> TRAVAIL DEMANDÉ
Dans l'extrait de page, quel nom est donné à l'homme rencontré en Chine pour préserver son anonymat ?

> EXTRAIT DE PAGE

# # #

Mais ce n'est pas de ça que je voulais parler.
Récemment, j'ai fait la rencontre d'un homme, un Français en Chine comme moi, que l'on peut qualifier sans exagérer de brisé par l'existence. Un bonhomme qui, la trentaine passée, vous affirme sans sourciller qu'il n’accédera jamais au bonheur, qu'il est dépressif à vie, qu'il n'a jamais su ce que c’était de s'amuser ni de « lâcher prise », et qu'il n'a nulle ambition de jamais le savoir. Si vous essayez de lui suggérer que, peut-être, il peut guérir de ses blessures, se réinventer, accéder à une certaine joie peut-être, il vous envoie bouler avec détermination. C'est violent, de se retrouver face à quelqu'un d'aussi affirmatif dans la damnation. On est tenté de se dire que c'est une posture, mais si c'en est une c'est une posture intérieure, pour lui-même, car il ne s'agit pas de l'image que cet homme souhaite donner aux autres mais bel et bien de l'image qu'il a de lui-même. Cet homme, que nous appellerons Georges afin de préserver son anonymat, se méprise lui-même, se pense nul en tout.

# # #

> DONNÉES ENREGISTRÉES
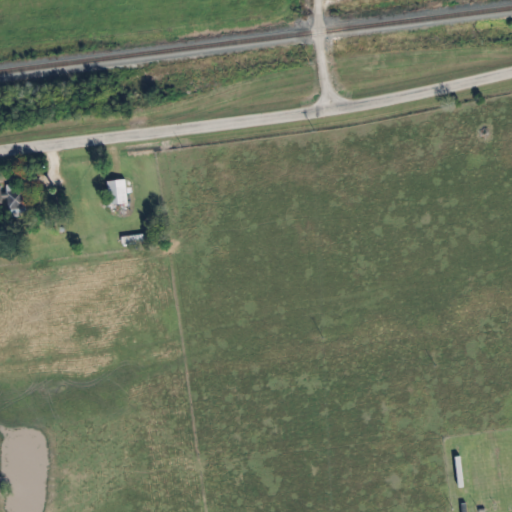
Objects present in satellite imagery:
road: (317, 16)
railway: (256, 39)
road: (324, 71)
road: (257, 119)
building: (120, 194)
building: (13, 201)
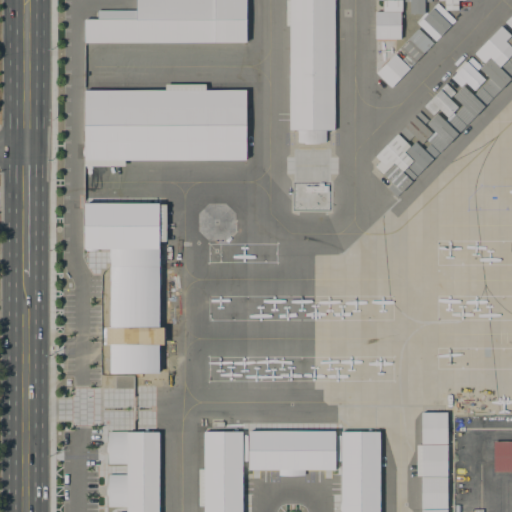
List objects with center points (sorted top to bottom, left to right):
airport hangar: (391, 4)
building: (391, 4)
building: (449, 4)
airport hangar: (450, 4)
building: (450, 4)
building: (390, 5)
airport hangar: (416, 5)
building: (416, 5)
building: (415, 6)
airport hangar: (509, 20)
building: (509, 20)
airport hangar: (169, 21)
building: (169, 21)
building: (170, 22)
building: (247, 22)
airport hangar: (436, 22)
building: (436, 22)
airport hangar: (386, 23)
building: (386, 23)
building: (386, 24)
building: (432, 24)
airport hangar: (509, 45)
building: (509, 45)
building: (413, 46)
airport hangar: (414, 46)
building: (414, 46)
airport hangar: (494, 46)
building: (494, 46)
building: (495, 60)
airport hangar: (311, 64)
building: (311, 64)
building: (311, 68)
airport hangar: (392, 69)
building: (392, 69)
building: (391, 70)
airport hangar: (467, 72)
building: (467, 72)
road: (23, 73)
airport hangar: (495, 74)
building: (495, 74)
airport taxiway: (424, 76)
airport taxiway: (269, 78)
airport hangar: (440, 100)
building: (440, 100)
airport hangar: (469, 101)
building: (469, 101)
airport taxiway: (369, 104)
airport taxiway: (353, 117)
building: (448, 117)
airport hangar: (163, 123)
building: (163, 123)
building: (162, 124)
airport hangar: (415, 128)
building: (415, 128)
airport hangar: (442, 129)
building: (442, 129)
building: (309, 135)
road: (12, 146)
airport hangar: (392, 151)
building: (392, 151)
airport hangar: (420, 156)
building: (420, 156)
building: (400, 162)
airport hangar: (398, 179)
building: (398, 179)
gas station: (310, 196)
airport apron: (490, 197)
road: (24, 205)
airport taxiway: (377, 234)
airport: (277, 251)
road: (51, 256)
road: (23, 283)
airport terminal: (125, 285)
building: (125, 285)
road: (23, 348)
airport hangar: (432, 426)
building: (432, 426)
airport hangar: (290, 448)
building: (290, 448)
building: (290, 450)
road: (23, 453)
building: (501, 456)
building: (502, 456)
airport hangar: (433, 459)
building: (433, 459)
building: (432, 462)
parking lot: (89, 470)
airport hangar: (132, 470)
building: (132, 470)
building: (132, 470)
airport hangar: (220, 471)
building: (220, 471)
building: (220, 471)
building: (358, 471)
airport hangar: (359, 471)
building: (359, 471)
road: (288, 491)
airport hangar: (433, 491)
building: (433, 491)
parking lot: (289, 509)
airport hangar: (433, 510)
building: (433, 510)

# # #

> RÉPONSE AU PROBLÈME
Georges.